Grooming, Clothing, Women and Geeks

Debbie says:

Over at Geek Feminism, Mary just reposted a fascinating essay from June of last year. Since the blog is geek feminism, she’s calling out and looking at various aspects of how geek women dress and groom ourselves. I missed it the first time around, and this time it strikes me as a particular kind of analysis that is rarely done and extremely valuable.

Her opening notes are enough to tell me that I’m in good, thoughtful hands:

* I refer to “geek women” a lot in this essay. All of these considerations apply to other people too in varying degrees, and sometimes more acutely. But given the nature of this blog I am focussing on geek women’s interests, and pressures on them.
* This is not intended to be a comprehensive list of factors that figure into geek women’s grooming: it’s meant to be long enough to demonstrate that a lot of us have to care about it. Undoubtedly it is a somewhat privileged list too. You are welcome to raise additions in comments.

She then goes on to list fifteen ways to consider these issues. I’m not going to reprint them all here; click the link. But here are a few especially important or juicy ones:

Clothing as labour. The vast majority of the clothing the vast majority of people reading this wear is made in factories in the developing world, by people working in dangerous and exploitative positions.

Avoiding overtly female-marked grooming. Women in male-dominated workplaces often desperately want to avoid anything that might cause them to be (even more) othered because of their gender, especially since caring about grooming is frequently trivialised.

This may need to be balanced by expectations in some groups these same women move in by choice or necessity in which interest in grooming is required.

Grooming as marker of a ‘healthy, competent’ woman. For women especially, being groomed and striving to meet beauty standards is considered an informal indicator of mental health. Being considered poorly groomed or lazy about grooming can invite assumptions about being depressed or similar. (This is especially othering of women who do have mental illnesses, who continually receive the message that they shouldn’t have them, mustn’t display them, and will be in big trouble if they do, all while they quite probably have less energy to deal with the whole mess.)

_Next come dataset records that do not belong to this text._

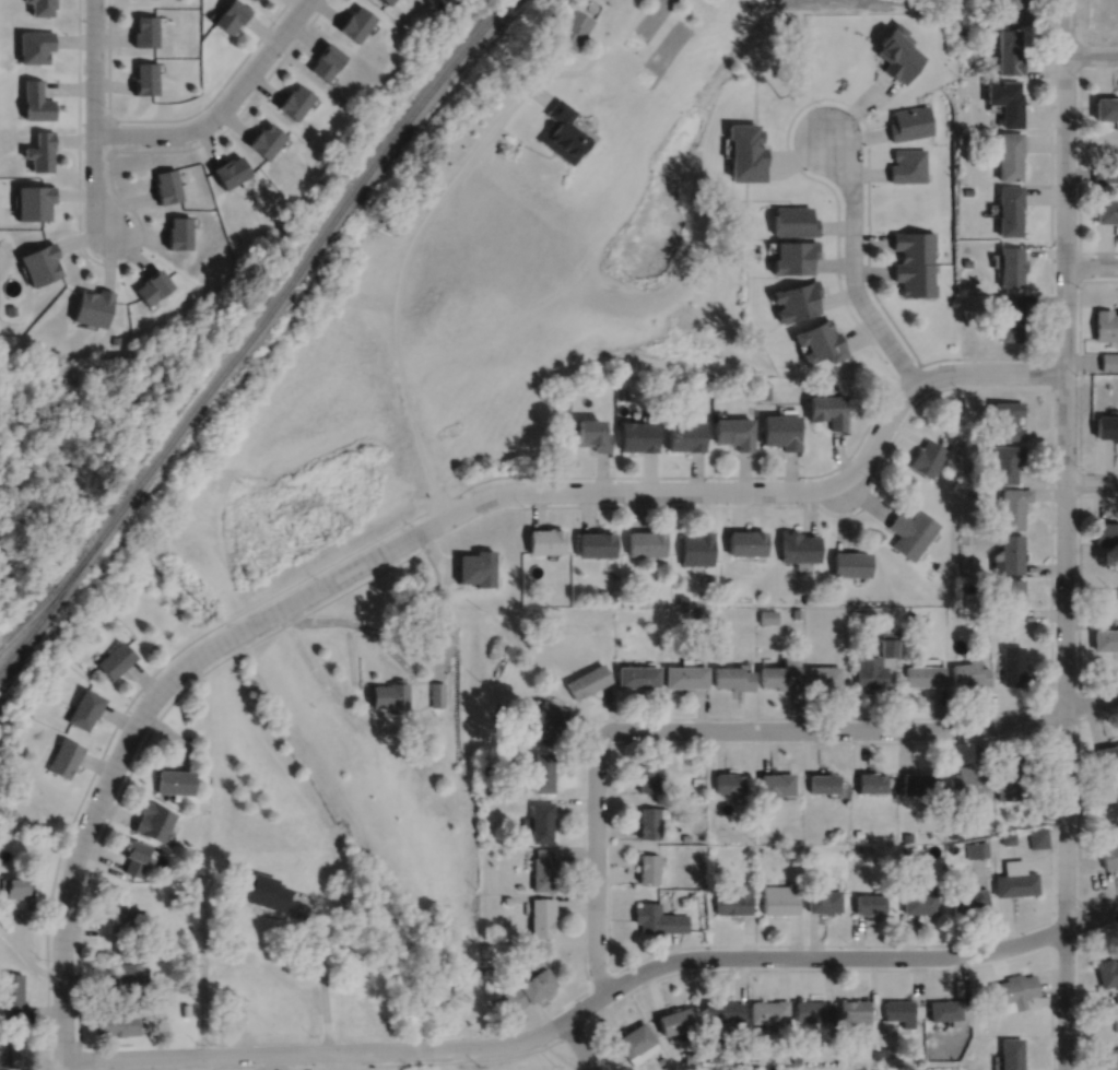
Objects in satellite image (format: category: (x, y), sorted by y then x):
building: (250, 0)
building: (385, 1)
building: (41, 6)
building: (1010, 9)
building: (227, 14)
building: (354, 21)
building: (573, 27)
building: (143, 29)
building: (964, 29)
building: (35, 44)
building: (1008, 50)
building: (898, 52)
road: (1091, 53)
building: (325, 60)
road: (1063, 67)
building: (142, 77)
building: (35, 100)
building: (294, 100)
building: (1006, 100)
road: (806, 102)
building: (1104, 107)
road: (222, 108)
road: (238, 112)
road: (92, 116)
road: (166, 118)
building: (909, 122)
building: (562, 131)
building: (264, 139)
building: (41, 150)
building: (743, 151)
building: (1009, 154)
road: (1078, 158)
building: (907, 164)
building: (228, 170)
building: (1103, 172)
building: (165, 185)
building: (966, 190)
building: (33, 201)
building: (1009, 209)
building: (1106, 209)
building: (792, 220)
road: (424, 221)
road: (77, 228)
building: (178, 232)
building: (913, 245)
building: (792, 257)
building: (39, 263)
road: (1078, 264)
road: (1091, 264)
road: (852, 266)
building: (1011, 266)
building: (914, 278)
building: (151, 286)
building: (795, 300)
building: (91, 306)
building: (9, 310)
building: (1009, 318)
building: (1105, 324)
railway: (247, 332)
building: (116, 339)
building: (818, 342)
building: (1108, 361)
road: (1050, 370)
road: (1078, 372)
building: (767, 384)
building: (762, 392)
building: (621, 393)
building: (563, 404)
building: (828, 410)
building: (1005, 421)
building: (1105, 428)
building: (780, 431)
building: (733, 433)
building: (590, 435)
building: (636, 436)
building: (684, 436)
building: (926, 458)
building: (1004, 463)
road: (569, 475)
road: (1078, 479)
road: (1091, 479)
road: (633, 490)
building: (972, 491)
building: (1013, 504)
road: (1050, 514)
building: (918, 521)
building: (1106, 530)
road: (1064, 534)
building: (546, 538)
building: (906, 538)
building: (747, 539)
building: (646, 540)
building: (596, 541)
building: (799, 545)
building: (697, 546)
building: (1011, 552)
building: (476, 556)
building: (851, 561)
building: (476, 573)
building: (969, 585)
road: (1078, 592)
railway: (49, 594)
building: (1012, 595)
building: (644, 597)
building: (681, 597)
building: (807, 597)
building: (796, 611)
building: (910, 613)
building: (768, 614)
road: (364, 626)
building: (449, 630)
building: (1104, 637)
building: (887, 641)
building: (507, 648)
road: (350, 653)
building: (114, 657)
building: (1014, 665)
building: (869, 669)
building: (971, 671)
building: (781, 673)
building: (923, 673)
building: (636, 674)
building: (685, 674)
building: (823, 674)
building: (733, 676)
building: (587, 679)
building: (436, 692)
building: (389, 693)
road: (1077, 703)
building: (83, 707)
road: (625, 716)
building: (544, 720)
road: (862, 728)
building: (1109, 752)
building: (62, 756)
building: (541, 770)
building: (648, 775)
building: (1009, 775)
building: (695, 779)
building: (174, 780)
building: (728, 781)
building: (824, 781)
building: (871, 781)
building: (919, 782)
building: (967, 782)
building: (776, 783)
building: (202, 804)
road: (1077, 813)
building: (504, 818)
building: (152, 819)
building: (538, 820)
building: (650, 820)
building: (857, 831)
building: (954, 832)
building: (907, 835)
building: (685, 836)
building: (759, 836)
building: (1037, 836)
building: (1007, 837)
building: (857, 847)
building: (905, 848)
building: (976, 848)
building: (748, 850)
building: (1110, 850)
road: (77, 851)
building: (132, 855)
road: (595, 861)
building: (648, 866)
building: (542, 868)
building: (1015, 878)
building: (14, 886)
building: (260, 889)
building: (690, 894)
building: (171, 898)
building: (506, 898)
building: (735, 898)
building: (779, 898)
building: (969, 898)
building: (824, 899)
building: (920, 900)
building: (870, 903)
building: (541, 915)
building: (658, 918)
building: (125, 919)
road: (26, 957)
road: (321, 970)
road: (682, 970)
building: (487, 971)
building: (1106, 971)
road: (202, 972)
building: (127, 978)
road: (600, 979)
road: (1077, 981)
building: (528, 988)
building: (1014, 991)
building: (1116, 995)
building: (12, 996)
road: (593, 1000)
building: (724, 1010)
building: (813, 1010)
building: (946, 1010)
building: (769, 1011)
building: (855, 1011)
building: (899, 1011)
building: (1115, 1020)
building: (677, 1021)
building: (114, 1023)
building: (636, 1042)
road: (580, 1043)
building: (17, 1053)
building: (1013, 1053)
building: (692, 1057)
building: (713, 1057)
building: (1107, 1057)
building: (661, 1059)
building: (796, 1059)
road: (202, 1062)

And of course, a privileged woman might get annoying concerned questions, whereas a less privileged women might find, for example, that assumptions about her mental health play into questions about her ‘fitness’ have access to society, to care for her children and so on.

There’s lots more, including excellent comments at the original post.

Clothing and grooming are, of course, major issues for fat women and disabled women, to name two groups with particular challenges in this regard. One thing the post makes clear is that every choice we make has unintended as well as intended consequences, and that even when we can’t make choices because of what’s not available to us that might be available to other women, or what we can’t do that other women might be able to do, our lack of choices has major consequences.

By listing a variety of factors of very different kinds, Mary doesn’t just discuss the issue, she also makes a very respectable stab at showing her readers how complicated the issue is without trying to connect all the dots. The piece doesn’t just make me think about clothing and grooming (though it does that), it also makes me think about what other issues would benefit from this kind of consciously partial analysis. One thing I really like is that she has intentionally set up a format in which she doesn’t have to reach a neat conclusion.

Watch this space; I might be trying this format out.